For several years, the Bush White House has said “stability” in the Middle East is a misguided foreign policy goal. The president’s vision demanded that transformative democracies spread throughout the region, and that maintaining stability does little more than tolerate dictatorships.
It made for pleasant rhetoric, but the administration never really meant a word of it. Bush looked for partners in the Middle East, whether they were true democracies or not was irrelevant. Pakistan and its military dictatorship certainly fit the bill.
Which makes yesterday’s developments all the more troublesome.
The Pakistani leader, Gen. Pervez Musharraf, declared a state of emergency on Saturday night, suspending the country’s Constitution, firing the chief justice of the Supreme Court and filling the streets of this capital city with police officers.
The move appeared to be an effort by General Musharraf to reassert his fading power in the face of growing opposition from the country’s Supreme Court, political parties and hard-line Islamists. Pakistan’s Supreme Court had been expected to rule within days on the legality of General Musharraf’s re-election last month as the country’s president.
The emergency act, which analysts and opposition leaders said was more a declaration of martial law, also boldly defied the Bush administration, which had repeatedly urged General Musharraf to avoid such a path and instead move toward democracy. Washington has generously backed the general, sending him more than $10 billion in aid since 2001, mostly for the military. Now the administration finds itself in the bind of having to publicly castigate the man it has described as one of its closest allies in fighting terrorism.
Well, you’d think so, except castigating in these circumstances is apparently kind of tricky. The White House, for example, described Musharraf’s desperate anti-democratic crackdown as “disappointing.”
But the LAT notes the administration’s emphasis on pragmatism: “[T]he Pakistani leader’s action will not mean an automatic suspension of U.S. military aid, Pentagon spokesman Geoff Morrell said Saturday. ‘At this point,’ Morrell said, “the declaration does not impact our military support for Pakistan.'”
In other words, U.S. officials are upset about Musharraf arresting lawyers, stifling the press, flooding the streets with troops, and seizing control of everything — but they’re not that upset.
It’s worth noting that Musharraf has been inching closer to these steps for a while, but the U.S. has successfully walked him back. Apparently, our ability to influence events has all but disappeared, leaving us in a “nightmare” scenario.
For more than five months the United States has been trying to orchestrate a political transition in Pakistan that would manage to somehow keep Gen. Pervez Musharraf in power without making a mockery of President Bush’s promotion of democracy in the Muslim world.
On Saturday, those carefully laid plans fell apart spectacularly.

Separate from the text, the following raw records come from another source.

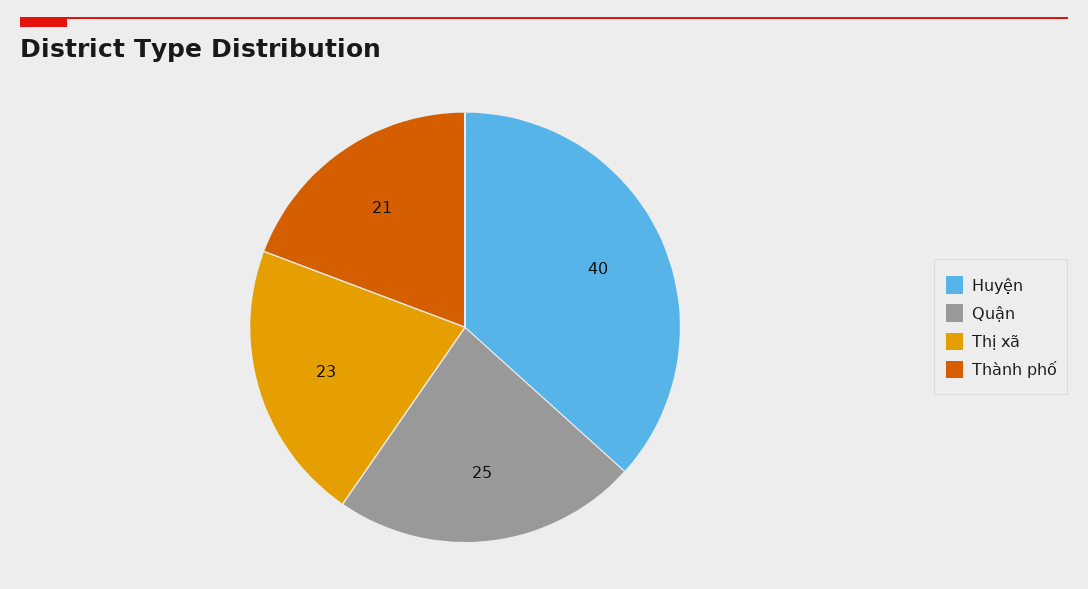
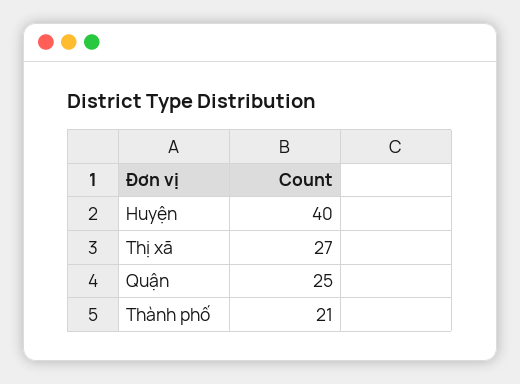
  {
    "Huyện": 40,
    "Quận": 25,
-   "Thị xã": 23,
+   "Thị xã": 27,
    "Thành phố": 21
  }

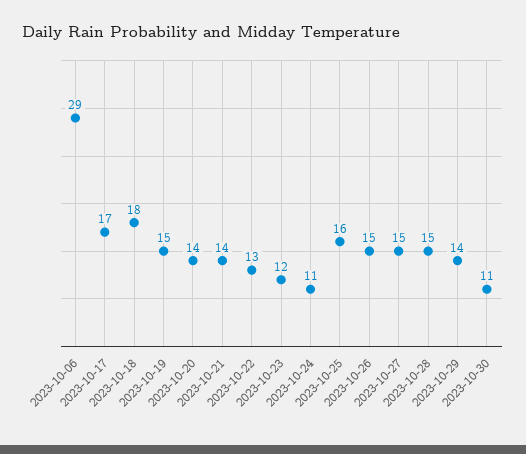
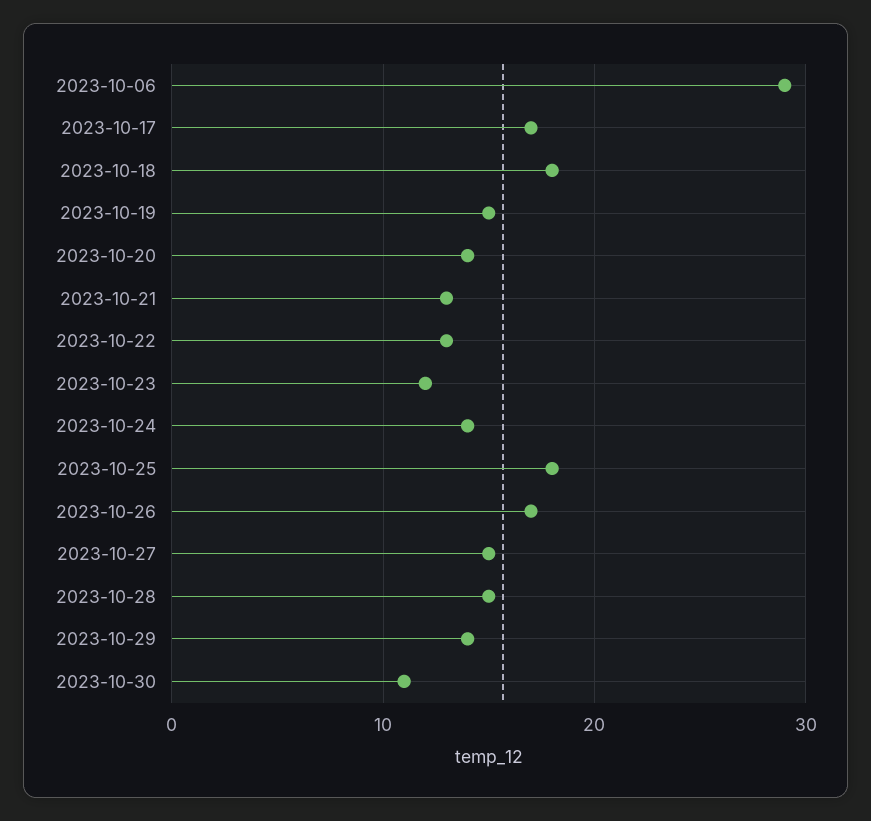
  {
    "2023-10-06": 29,
    "2023-10-17": 17,
    "2023-10-18": 18,
    "2023-10-19": 15,
    "2023-10-20": 14,
-   "2023-10-21": 14,
+   "2023-10-21": 13,
    "2023-10-22": 13,
    "2023-10-23": 12,
-   "2023-10-24": 11,
+   "2023-10-24": 14,
-   "2023-10-25": 16,
+   "2023-10-25": 18,
-   "2023-10-26": 15,
+   "2023-10-26": 17,
    "2023-10-27": 15,
    "2023-10-28": 15,
    "2023-10-29": 14,
    "2023-10-30": 11
  }

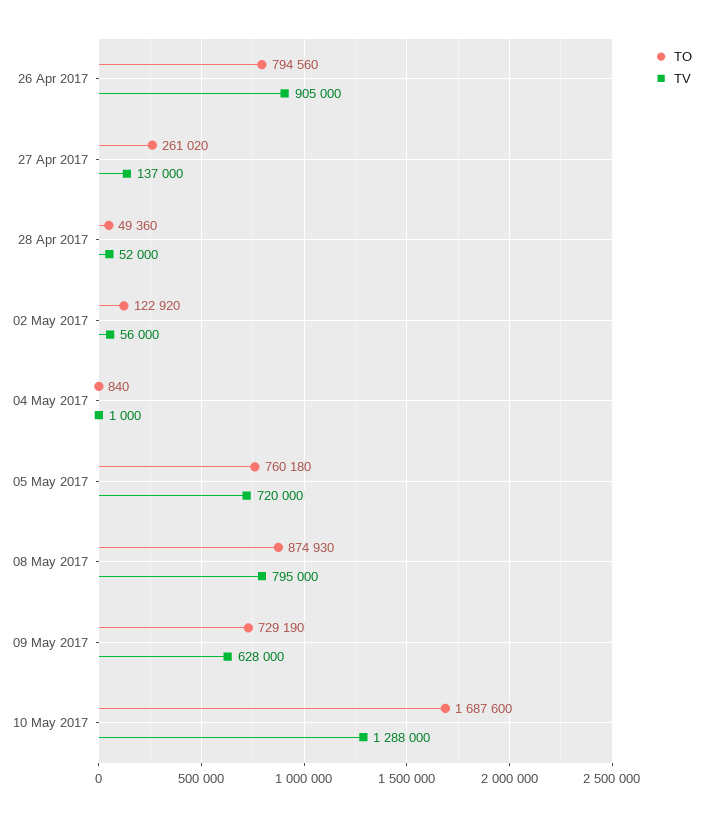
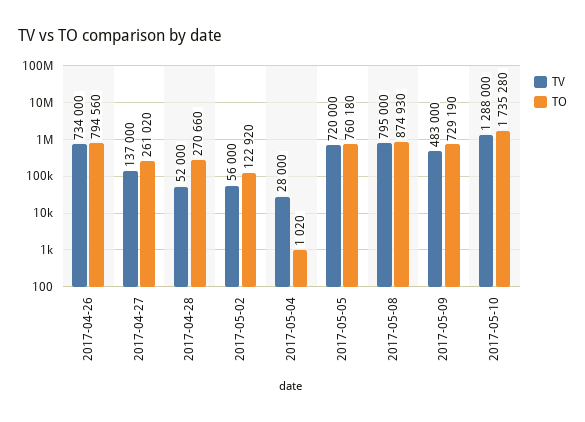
  {
    "TO": {
      "26 Apr 2017": 794560,
      "27 Apr 2017": 261020,
-     "28 Apr 2017": 49360,
+     "28 Apr 2017": 270660,
      "02 May 2017": 122920,
-     "04 May 2017": 840,
+     "04 May 2017": 1020,
      "05 May 2017": 760180,
      "08 May 2017": 874930,
      "09 May 2017": 729190,
-     "10 May 2017": 1687600
+     "10 May 2017": 1735280
    },
    "TV": {
-     "26 Apr 2017": 905000,
+     "26 Apr 2017": 734000,
      "27 Apr 2017": 137000,
      "28 Apr 2017": 52000,
      "02 May 2017": 56000,
-     "04 May 2017": 1000,
+     "04 May 2017": 28000,
      "05 May 2017": 720000,
      "08 May 2017": 795000,
-     "09 May 2017": 628000,
+     "09 May 2017": 483000,
      "10 May 2017": 1288000
    }
  }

Now the White House is stuck in wait-and-see mode, with limited options and a lack of clarity about the way forward.
General Musharraf’s move to seize emergency powers and abandon the Constitution left Bush administration officials close to their nightmare: an American-backed military dictator who is risking civil instability in a country with nuclear weapons and an increasingly alienated public.
The Council on Foreign Relations’ Walter Russell Mead suggested yesterday’s developments could plunge Pakistan into chaos, including an increase in violence by Islamic fundamentalists.
“You could have chaos in the street, or a situation where it would be suicidal for Bhutto to try to participate in the process,” he said, adding, “Either of those scenarios puts the U.S. in a very difficult position.”
And in perhaps the most jaw-dropping tidbit from yesterday, the WaPo noted that a State Department official traveling with Secretary of State Condoleezza Rice in Turkey yesterday found a silver lining in the Pakistani crisis. “Thank heavens for small favors,” the official said. Compared to Pakistan, “Iraq looks pretty good.”
Somehow, that just doesn’t seem funny right now.